Friday, September 02, 2005

Why choose hate?

Is hate wired into us? Do we have a natural inclination (or need) for hatred or is it more a product (learning) of our culture, upbringing and station in life?

I've had some form of the following conversation several times in my life with different people:

Me: So what do your bad feelings toward such and such a person do for you. Because you're the only one affected by them. Let it go.

Reply: I don't want to "Let it go", you know sometimes I just need to hate something and feel dark like this.

Me: I'm sure you would agree that it's not a very pleasant state to be in, I don't understand why you do this to yourself.

Reply: Just leave me alone. (or in a few instances) Fuck you Mr. Perfect.

So when I read Bug's piece yesterday (and thanks BTW for post fodder for today) I understood where he was coming from but I felt it was a weak take on the issue of hate. We're programmed to hate so let's acknowledge and embrace it? (You know, men are probably programmed to jack-off in public to attract potential mates too, but that's been trained out of us.)
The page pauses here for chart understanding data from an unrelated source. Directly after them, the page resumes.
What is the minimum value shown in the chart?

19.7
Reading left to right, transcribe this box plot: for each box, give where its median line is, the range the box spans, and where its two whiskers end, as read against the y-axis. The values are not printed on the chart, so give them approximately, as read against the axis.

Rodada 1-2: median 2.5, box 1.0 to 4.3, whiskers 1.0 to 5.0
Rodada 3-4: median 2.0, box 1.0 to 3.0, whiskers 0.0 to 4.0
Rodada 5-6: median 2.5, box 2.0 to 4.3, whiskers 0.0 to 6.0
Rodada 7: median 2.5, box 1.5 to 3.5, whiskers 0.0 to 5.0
No, I view hate as a weakness, even a personality defect. This is just me, but over the years I've worked to eliminate hate and resentment because it truly is as they say: Hanging on to resentment is like your eating the rat poison and then waiting for the rat to die.

Hate debilitates you, nothing else.

Here, come closer I want to tell you something. It doesn't have to go on like this, after all, nobody picks their toenails at a restaurant.


Anonymous said...

Hate is ALWAYS borne of fear. Where does the fear come from? Usually from some incident in the past that has negatively affected the person feeling it...that they've been told they're not good enough, or that they're not loved in some way. How can we, as fellow humans, help that person alleviate their fear?

dantallion said...

As Christian says, hate is always a function of fear.

It's a relatively useless emotion, except when hate against a particular atrocious act or cinduct motivates society to correct and injustice.

People really need to start seeing beyond themselves, and understanding that different points of view, ideals and opinions are actually a GOOD thing...

r said...

I agree again with hate coming from fear, but it also comes from feeling powerless.

I do think though, that there is a place for anger and frustration. My anger and frustration over Bush and the political situation in my country has made me become a better informed and educated person.

I hope it continues to drive me to action.

MJ said...

Buddhists say that the active state of being angry at someone is like picking up a hot coal and throwing it at that person. The target may or may not get hit with the coal, but either way, the thrower will be burned simply by picking up the hot coal. I think that metaphor is apt for hatred as well.

The Wisdom of Wislon said...

I agree it's not good for the soul to hold onto hate, just depends on what the other person has done to upset you so. I can for forgive but not forget.

Anonymous said...

sorry gang-i'm the hate monger who specializes in r&r (revenge and retribution)- it works for me!